5.2.10 Review the use of capabilites in applications running on your cluster. Where a namespace
contains applications which do not require any Linux capabities to operate consider adding
a PSP which forbids the admission of containers which do not drop all capabilities.
5.2.11 Add policies to each namespace in the cluster which has user workloads to restrict the
admission of containers that have `.securityContext.windowsOptions.hostProcess` set to `true`.
5.2.12 Add policies to each namespace in the cluster which has user workloads to restrict the
admission of containers with `hostPath` volumes.
5.2.13 Add policies to each namespace in the cluster which has user workloads to restrict the
admission of containers which use `hostPort` sections.
5.3.1 If the CNI plugin in use does not support network policies, consideration should be given to
making use of a different plugin, or finding an alternate mechanism for restricting traffic
in the Kubernetes cluster.
5.3.2 Follow the documentation and create NetworkPolicy objects as you need them.
5.4.1 If possible, rewrite application code to read Secrets from mounted secret files, rather than
from environment variables.
5.4.2 Refer to the Secrets management options offered by your cloud provider or a third-party
secrets management solution.
5.5.1 Follow the Kubernetes documentation and setup image provenance.

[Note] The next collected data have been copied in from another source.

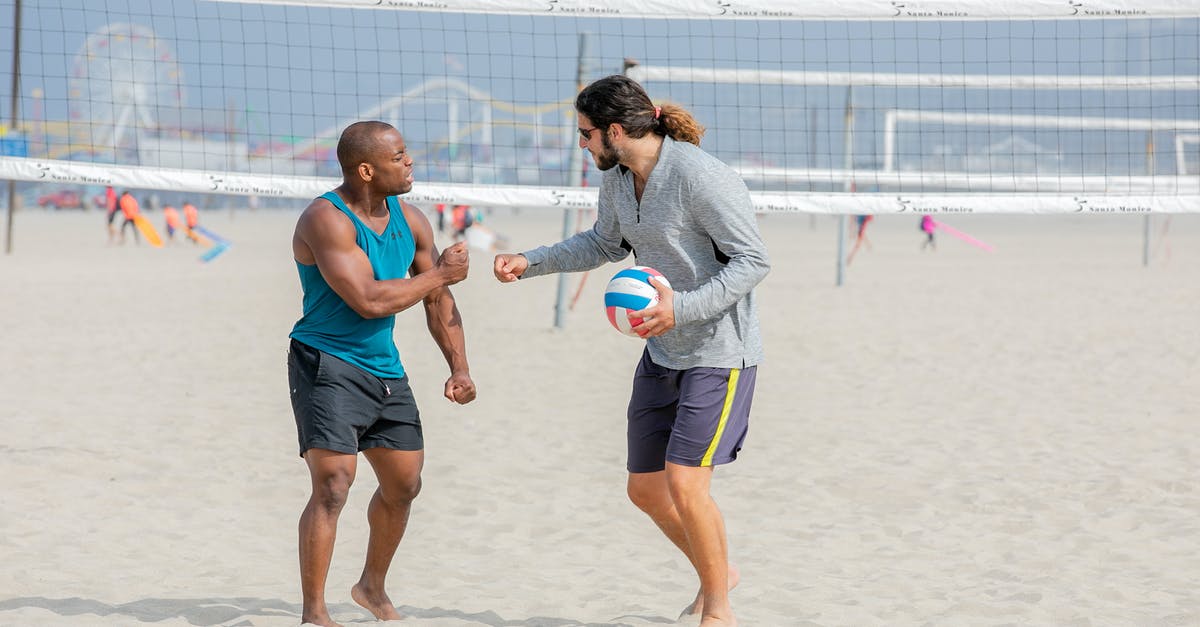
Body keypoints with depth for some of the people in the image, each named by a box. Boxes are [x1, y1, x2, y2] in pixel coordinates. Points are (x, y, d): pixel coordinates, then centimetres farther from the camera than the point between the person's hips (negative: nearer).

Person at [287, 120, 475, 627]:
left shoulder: (410, 220, 5)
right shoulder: (327, 220, -20)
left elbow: (438, 301, 15)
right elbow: (369, 301, -27)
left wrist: (459, 368, 6)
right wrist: (440, 273, -17)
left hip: (384, 369, 8)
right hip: (327, 364, -8)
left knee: (404, 485, 15)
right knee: (333, 484, -18)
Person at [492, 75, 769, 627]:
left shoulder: (702, 176, -22)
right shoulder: (617, 179, 3)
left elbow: (753, 260, -20)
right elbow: (604, 244, 23)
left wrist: (683, 307, -30)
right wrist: (530, 262, 13)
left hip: (720, 353, -8)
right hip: (662, 353, 8)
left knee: (685, 484, -16)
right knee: (645, 489, 10)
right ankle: (716, 572, 35)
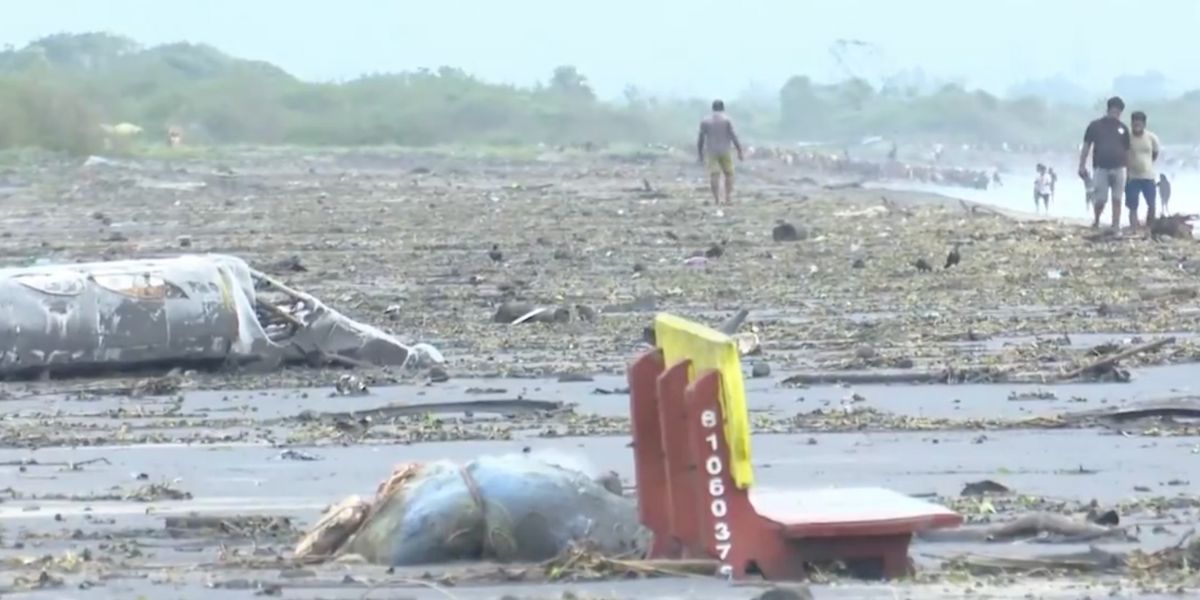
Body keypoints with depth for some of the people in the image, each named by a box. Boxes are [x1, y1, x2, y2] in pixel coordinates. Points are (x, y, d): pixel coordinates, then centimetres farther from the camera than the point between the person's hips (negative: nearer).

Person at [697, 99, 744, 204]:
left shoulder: (705, 121, 3)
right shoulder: (726, 120, -3)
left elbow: (700, 138, 4)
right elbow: (734, 136, -7)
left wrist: (700, 153, 13)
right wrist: (739, 151, -2)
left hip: (711, 152, 1)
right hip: (725, 152, -1)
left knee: (714, 175, -4)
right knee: (729, 174, 10)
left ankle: (716, 199, -11)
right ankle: (728, 197, 2)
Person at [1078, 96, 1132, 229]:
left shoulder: (1123, 128, 10)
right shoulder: (1095, 126, 3)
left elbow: (1127, 151, 14)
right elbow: (1086, 146, 3)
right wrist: (1082, 166, -4)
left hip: (1118, 168, 2)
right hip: (1101, 168, -2)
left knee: (1117, 200, 0)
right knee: (1100, 200, -5)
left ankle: (1116, 227, 3)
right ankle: (1096, 222, 18)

5.6.1 Follow the documentation and create namespaces for objects in your deployment as you need
them.
5.6.2 Use `securityContext` to enable the docker/default seccomp profile in your pod definitions.
An example is as below:
securityContext:
seccompProfile:
type: RuntimeDefault
5.6.3 Follow the Kubernetes documentation and apply SecurityContexts to your Pods. For a
suggested list of SecurityContexts, you may refer to the CIS Security Benchmark for Docker
Containers.
5.6.4 Ensure that namespaces are created to allow for appropriate segregation of Kubernetes
resources and that all new resources are created in a specific namespace.
== Summary policies ==
4 checks PASS
0 checks FAIL
31 checks WARN
0 checks INFO
== Summary total ==
68 checks PASS
12 checks FAIL
53 checks WARN
0 checks INFO
Appendix: more Grafana dashboards for Prometheous
Prometheus will be scrapping many more metrics about the Kubernetes cluster and its workloads and these can be explored using additional Grafana dashboards:
-
Kubernetes / Overview (ID: 21410) is designed to be a one-stop solution for monitoring your Kubernetes cluster- This dashboard provides a comprehensive view of the health and resource utilization within a Kubernetes cluster. It is designed to assist cluster administrators and DevOps engineers in monitoring and optimizing their deployments.
-
Kubernetes / Views / Pods (ID: 15760) is a modern 'Pods View' dashboard for your Kubernetes cluster(s). Made for kube-prometheus-stack and take advantage of the latest Grafana features.
-
Docker and system monitoring (ID: 893) is a simple overview of the most important Docker host and container metrics. This dashboard display Docker and system metric, the aim it’s to have all the metric on one dashboard. The first lines represents the system metric with gauge and text/graph (easy to visualize and minimalist).
-
Monitoring Golden Signals for Kubernetes (ID: 21073) is a comprehensive Grafana dashboard that provides a detailed view of the key metrics that can be categorized under the Four Golden Signals: Latency, Traffic, Errors, and Saturation. Designed for quick issue identification, this dashboard offers real-time insights into the performance and health of your Kubernetes cluster. Ideal for DevOps teams and SREs, this dashboard is your go-to resource for proactive Kubernetes cluster management.